I wonder if RISC-V has a standard way to handle these custom instructions. Is there an easy way to trap these custom instructions and emulate them in software, or is there something like CPUID, or do you just don't distribute the binaries with the custom instructions?
Custom opcodes have a protected spot in the opcode map; but there's nothing that prevents two different CPUs from using the same custom opcode pattern to mean two different instructions.
Conceivably, you could trap, look up something like the mvendor/march CSRs to triangulate CPUID, and Do the Right Thing, but you usually added a custom opcode because you believe your performance/use-case depends on it.
Basically, your Option #3: "don't distribute binaries with custom instructions." If it's so important, it should get pushed through the standards process and then the binaries can be portable.
Isn't embedded a big piece of RISC-V? How important is portability? And that being said, why have a software implementation anyway? Doesn't that risk destroying performance in unexpected ways?
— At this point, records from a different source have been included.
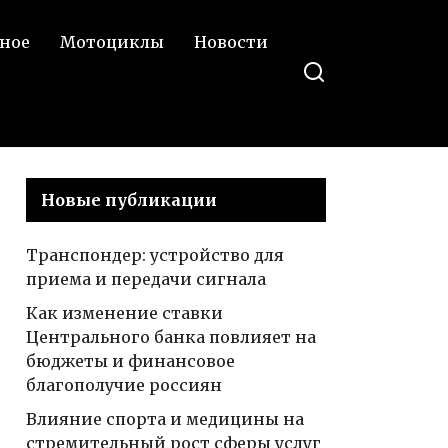
ное
Мотоциклы
Новости
Новые публикации
Транспондер: устройство для
приема и передачи сигнала
Как изменение ставки
Центрального банка повлияет на
бюджеты и финансовое
благополучие россиян
Влияние спорта и медицины на
стремительный рост сферы услуг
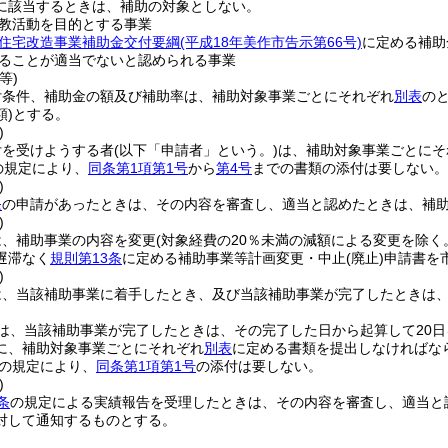
に該当するときは、補助の対象としない。
教活動を目的とする事業
住宅改造事業補助金交付要綱
(平成18年美作市告示第66号)
に定める補助
ることが適当でないと認められる事業
等)
付条件、補助金の額及び補助率は、補助対象事業ごとにそれぞれ
別表
の
)
とする。
)
付を受けようする者
(以下「申請者」という。)
は、補助対象事業ごとにそ
の規定により、
同条第1項第1号
から
第4号
までの書類の添付は要しない。
)
条
の申請があったときは、その内容を審査し、適当と認めたときは、補
)
は、補助事業の内容を変更
(対象経費の20％未満の減額による変更を除く
遅滞なく
規則第13条
に定める補助事業等計画変更・中止
(廃止)
申請書を
)
は、当該補助事業に着手したとき、及び当該補助事業が完了したときは
は、当該補助事業が完了したときは、その完了した日から起算して20日
に、補助対象事業ごとにそれぞれ
別表
に定める書類を提出しなければな
の規定により、
同条第1項第1号
の添付は要しない。
)
条
の規定による実績報告を受理したときは、その内容を審査し、適当と
対して通知するものとする。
The core should trap an illegal instruction on unrecognized custom instruction opcode, and the handler could call an emulator. Just like if one issued a floating point instruction on a core without the F extension. Of course that means whomever writes that trap handler and emulator needs to actually keep up, and custom opcodes are unlikely to be unique across all RISCV implementations. So it’s theoretically possible but you know that saying about theory and practice…